Valuation has moved alongside the stock. The EV/EBITDA multiple is running near 15.5x, up about 0.7x over the last month. The PE ratio at face value looks stretched — above 90x on trailing earnings — but that number is heavily distorted by ALKS's recent earnings history; the EPS surprise factor score ranks in the 98th percentile of the universe, signalling the company has repeatedly exceeded what analysts modelled. The forward earnings momentum scores are weaker, with 30-day and 90-day EPS momentum in single-digit percentiles, suggesting the revision cycle has been cautious ahead of this print rather than anticipatory.
Short positioning tells a more complicated story for the bulls. At 12.4% of free float and edging higher — up about 3.2% on the week before the earnings pop — ALKS carries a meaningful short overhang. The ORTEX short score reached 67 on May 5, the highest reading in the tracked history, and has climbed steadily over the past two weeks from around 64. FINRA's most recent fortnightly count put days to cover at 8.2, and SI was already near 19.7 million shares as of the April 15 settlement date. That said, borrowing costs remain near rock-bottom: cost to borrow has drifted lower over the past month to just 0.47%, down about 15%. Availability is not particularly tight — the borrow market is comfortable, not stressed. There is no indication of forced covering pressure. Shorts are present and growing modestly, but the cost to maintain those positions is essentially zero.
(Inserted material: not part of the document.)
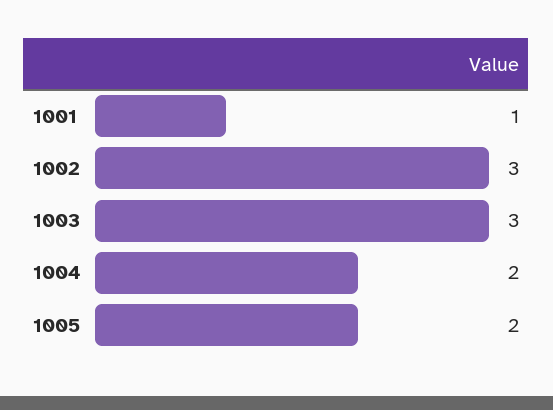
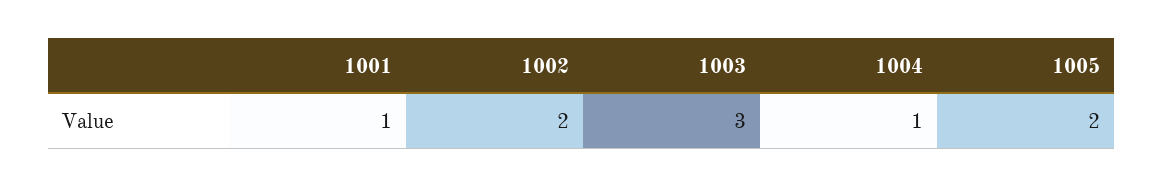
1002: 3 -> 2
1004: 2 -> 1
Options positioning is broadly neutral. The put/call ratio at 1.21 is fractionally below its 20-day average of 1.23 — a near-flat z-score of -0.1 — suggesting no material hedging panic or speculative call-buying surge accompanied the earnings release. The 52-week PCR range is wide (0.13 to 3.18), putting current readings comfortably in neutral territory. Peer CYTK surged 27% on the week, the sharpest move among correlated names; MLYS was also up double digits. ALKS's 6% weekly gain looks measured by comparison, which may reflect lingering short resistance rather than a lack of fundamental catalyst.
What to watch next: the next earnings event is slated for late July. Between now and then, the tension between a freshly validated bull case and a still-elevated short position — with borrowing costs too low to force a cover — will determine whether the 12.4% float short acts as a persistent drag or becomes the fuel for a more decisive move.